Data items
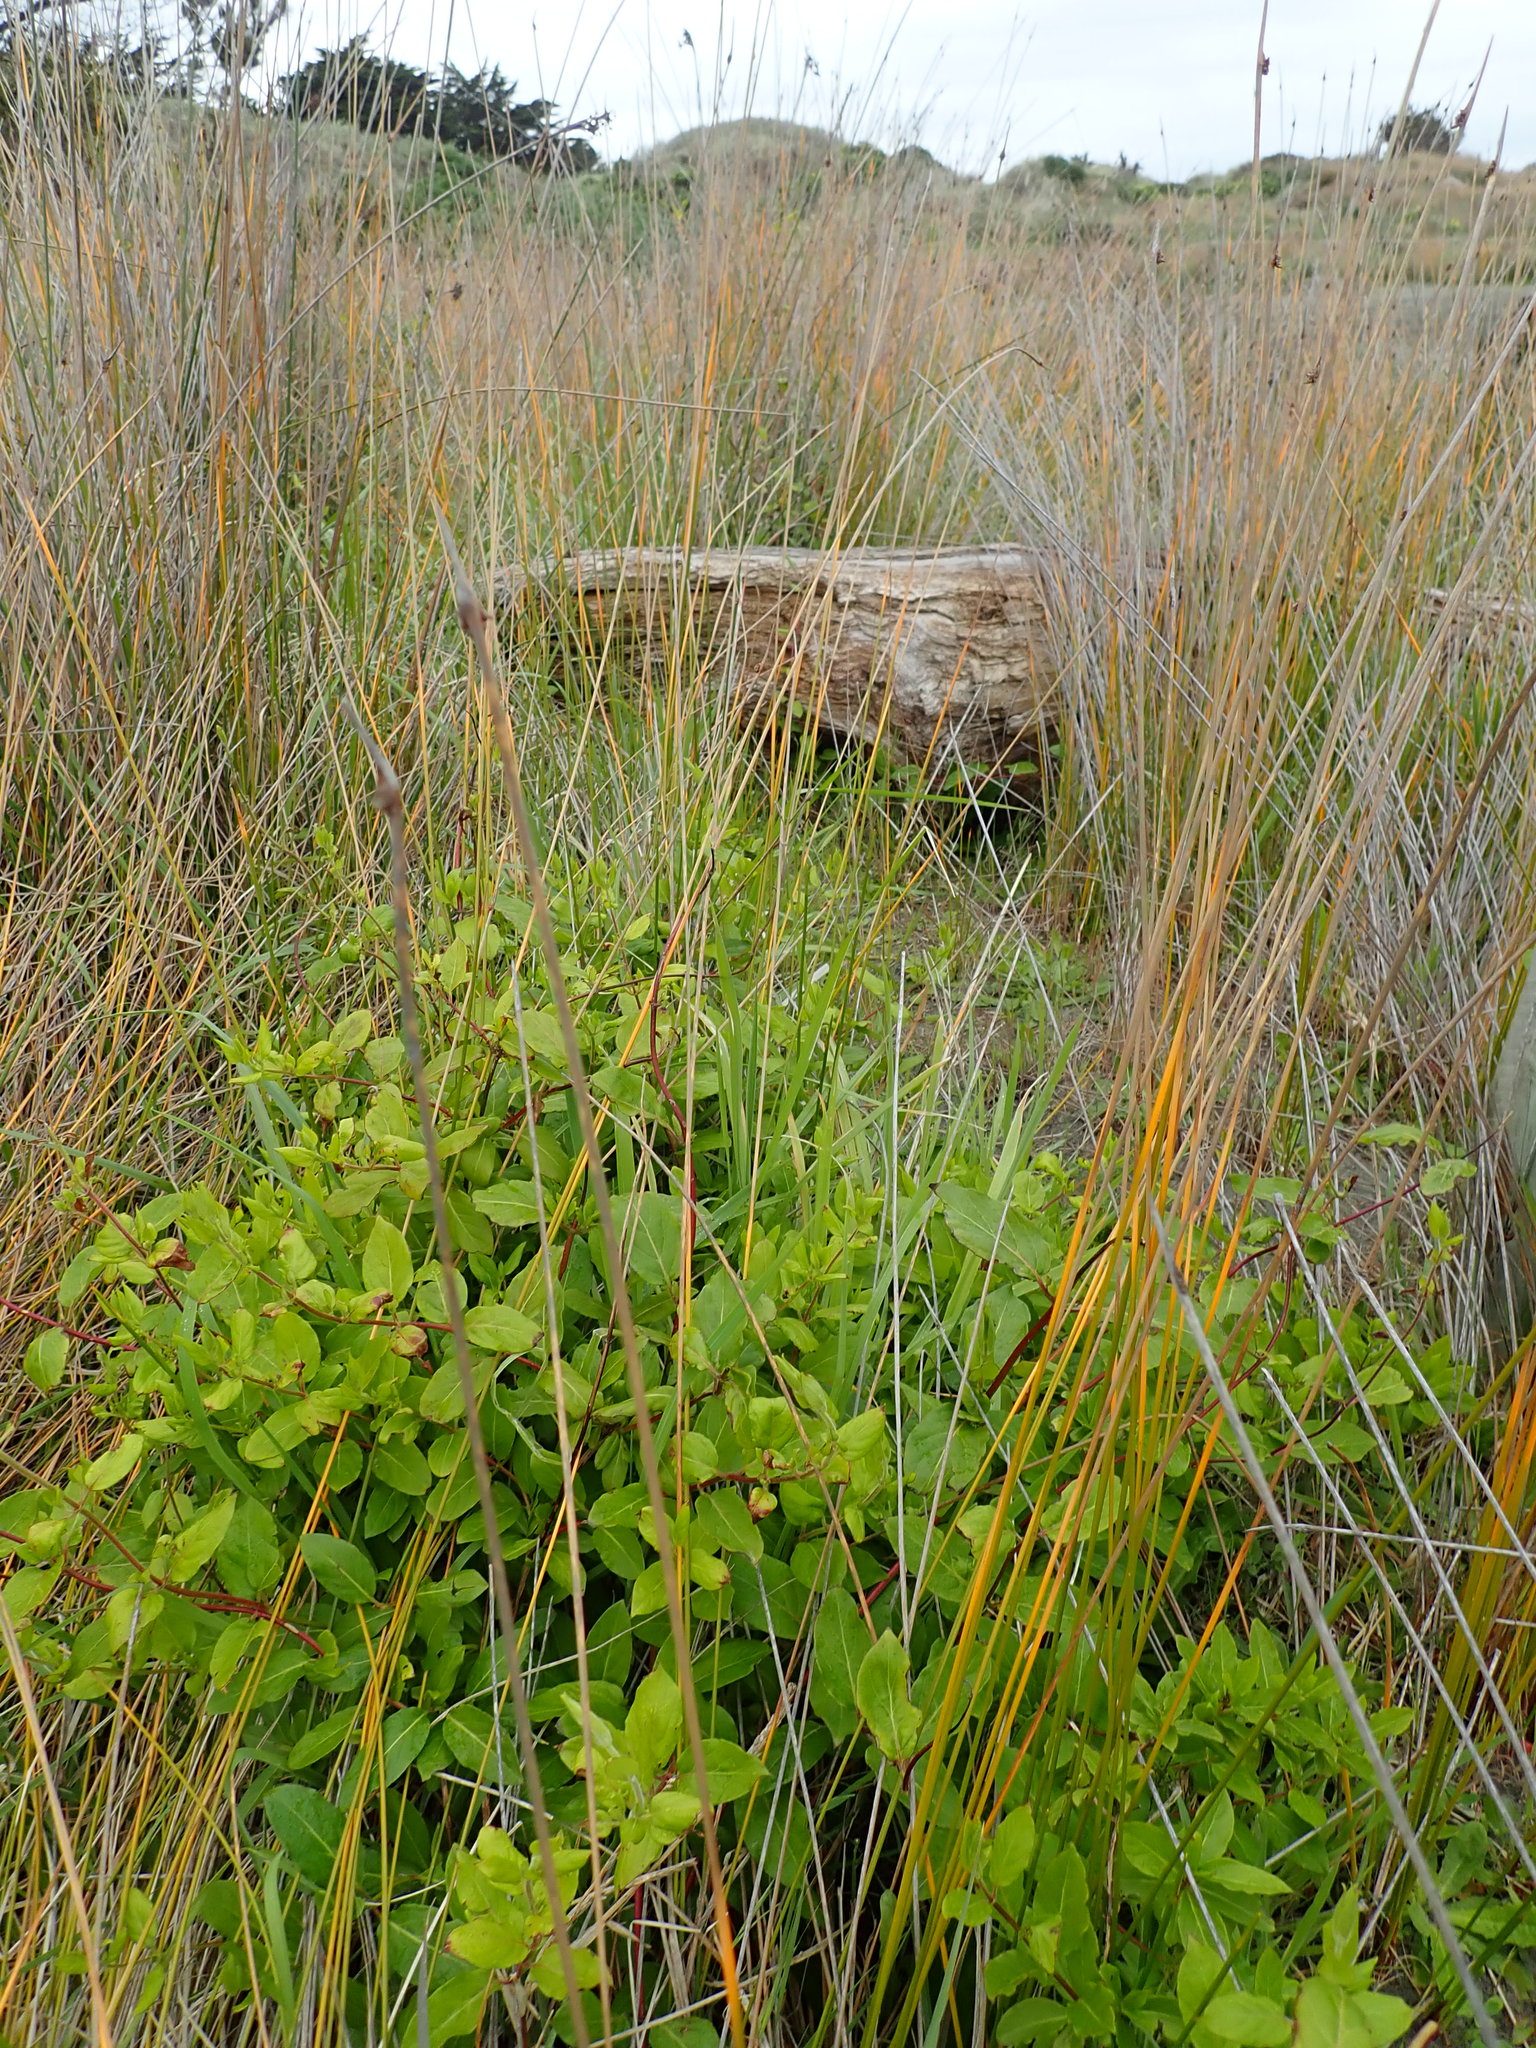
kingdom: Plantae
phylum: Tracheophyta
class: Magnoliopsida
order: Dipsacales
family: Caprifoliaceae
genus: Lonicera
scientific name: Lonicera japonica
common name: Japanese honeysuckle
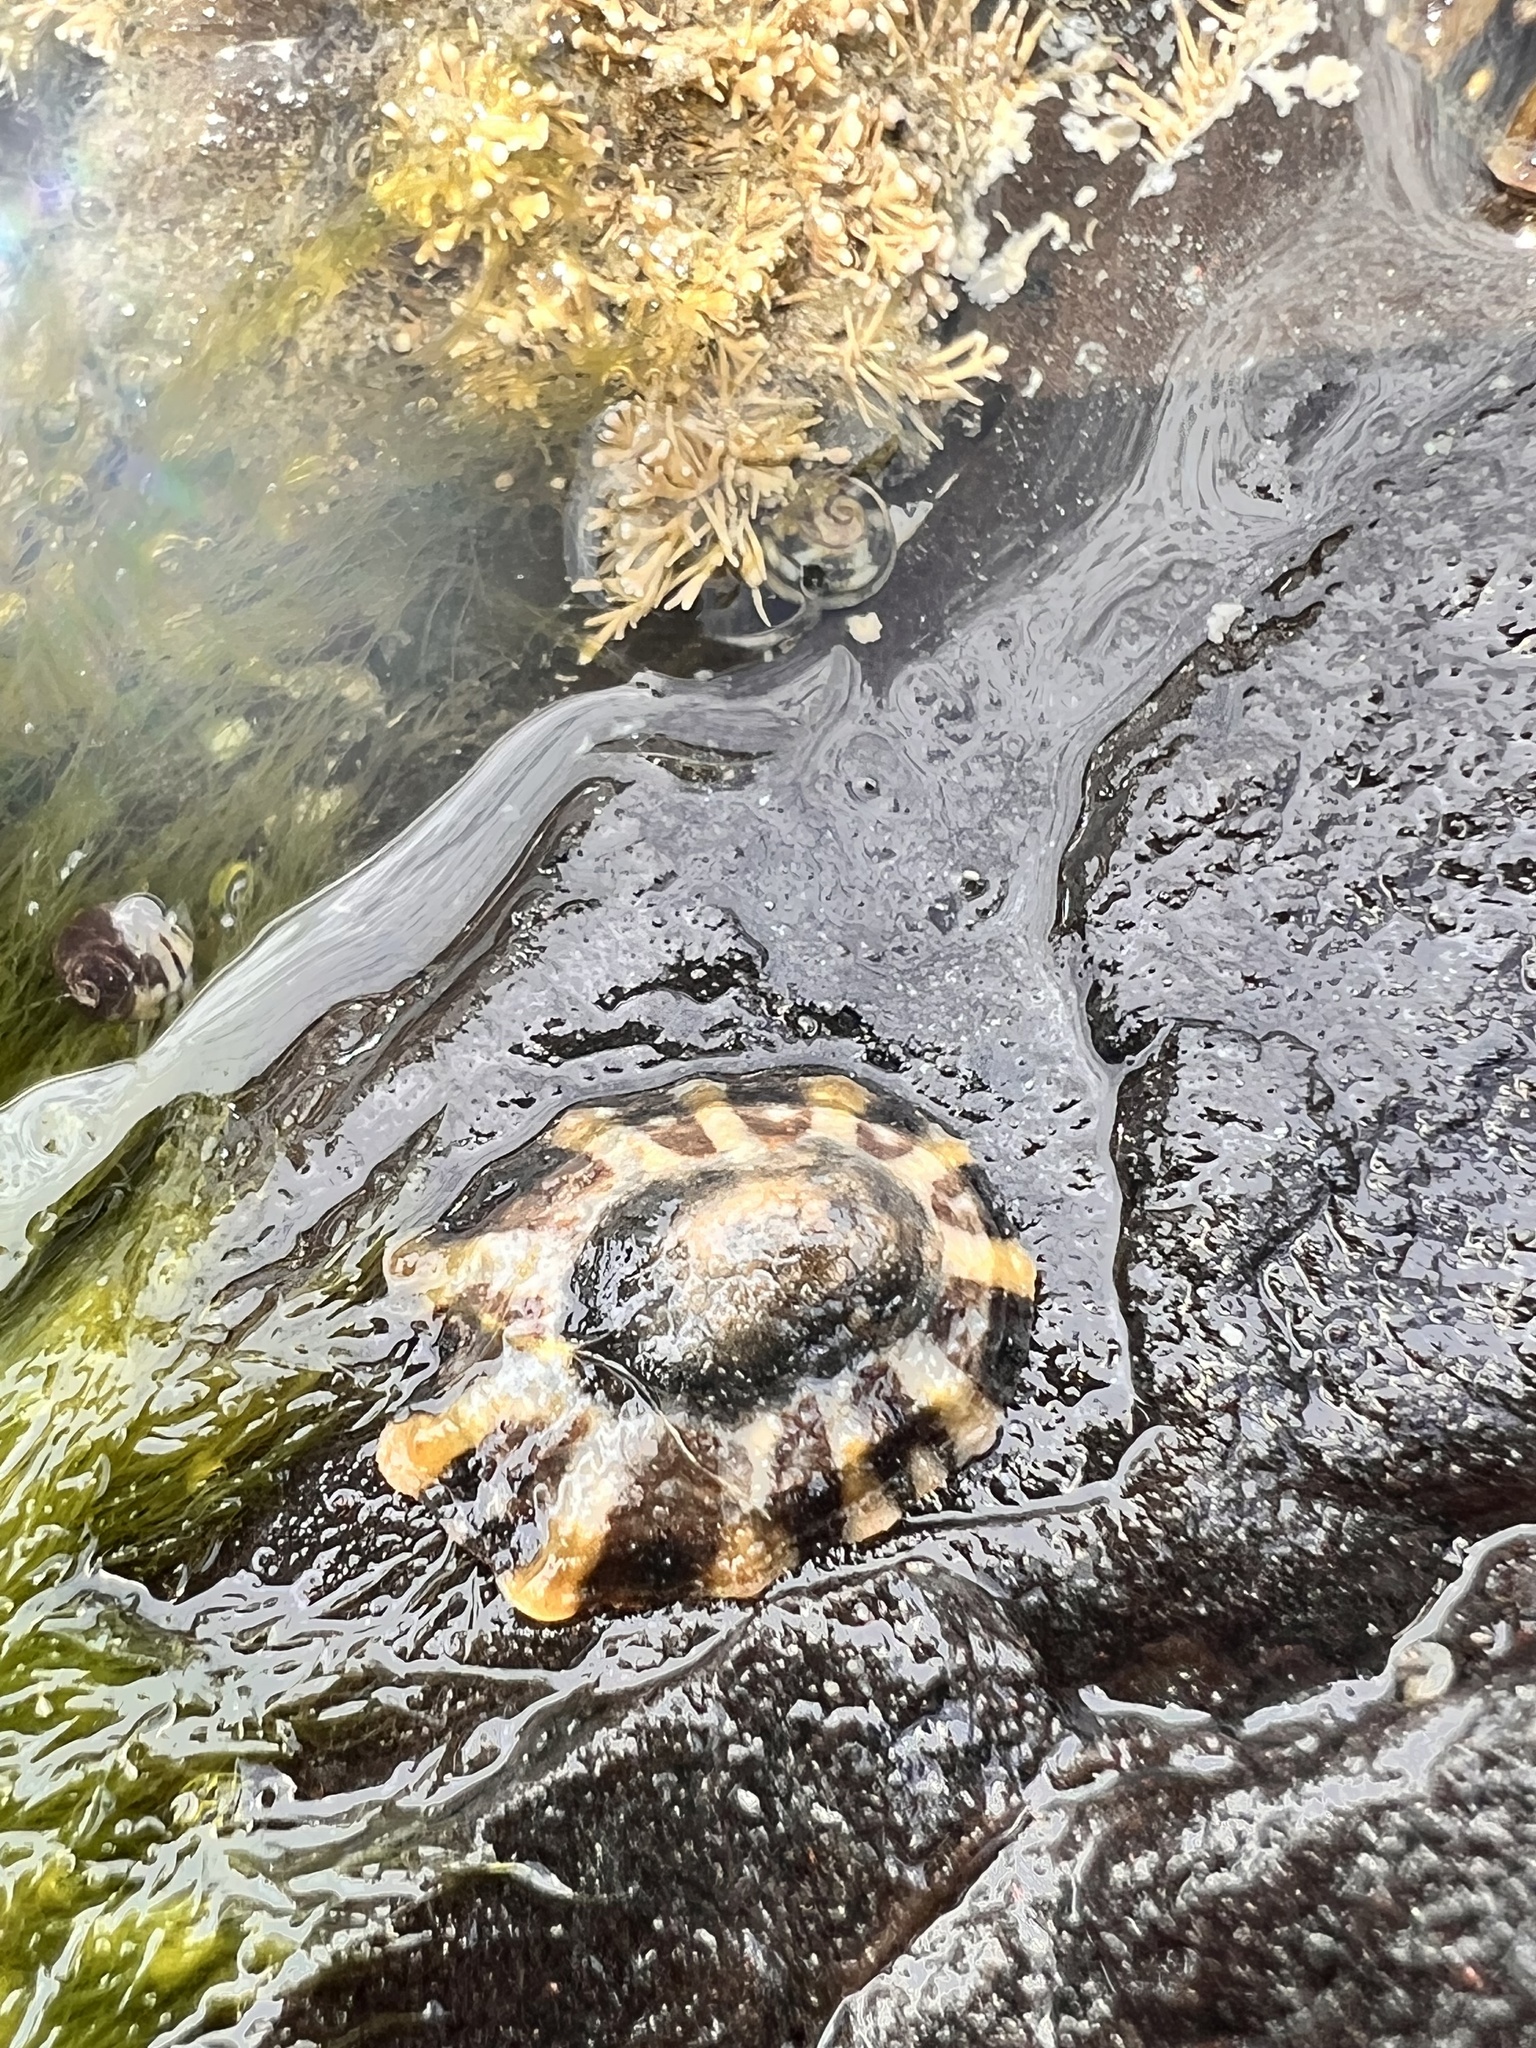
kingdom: Animalia
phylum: Mollusca
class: Gastropoda
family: Nacellidae
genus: Cellana
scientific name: Cellana ornata
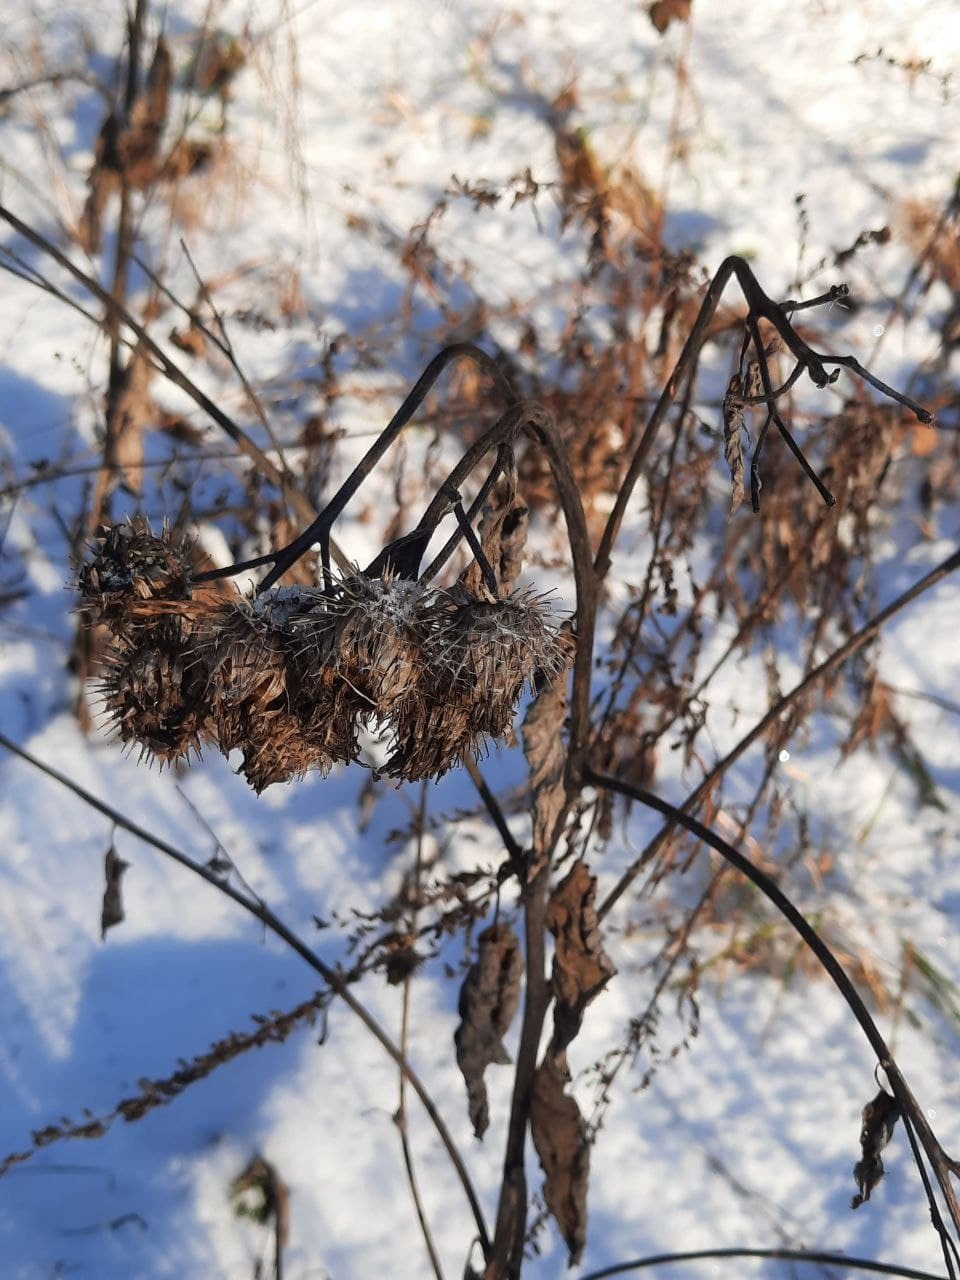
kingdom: Plantae
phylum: Tracheophyta
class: Magnoliopsida
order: Asterales
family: Asteraceae
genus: Arctium
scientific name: Arctium tomentosum
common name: Woolly burdock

== EXERCISE ==
Update every one of these entries so that "scientific name" becomes "species", leaving all other wording as it is. Omit the pictures from your answer.

== RESPONSE TO THE TASK ==
kingdom: Plantae
phylum: Tracheophyta
class: Magnoliopsida
order: Dipsacales
family: Caprifoliaceae
genus: Lonicera
species: Lonicera japonica
common name: Japanese honeysuckle
kingdom: Animalia
phylum: Mollusca
class: Gastropoda
family: Nacellidae
genus: Cellana
species: Cellana ornata
kingdom: Plantae
phylum: Tracheophyta
class: Magnoliopsida
order: Asterales
family: Asteraceae
genus: Arctium
species: Arctium tomentosum
common name: Woolly burdock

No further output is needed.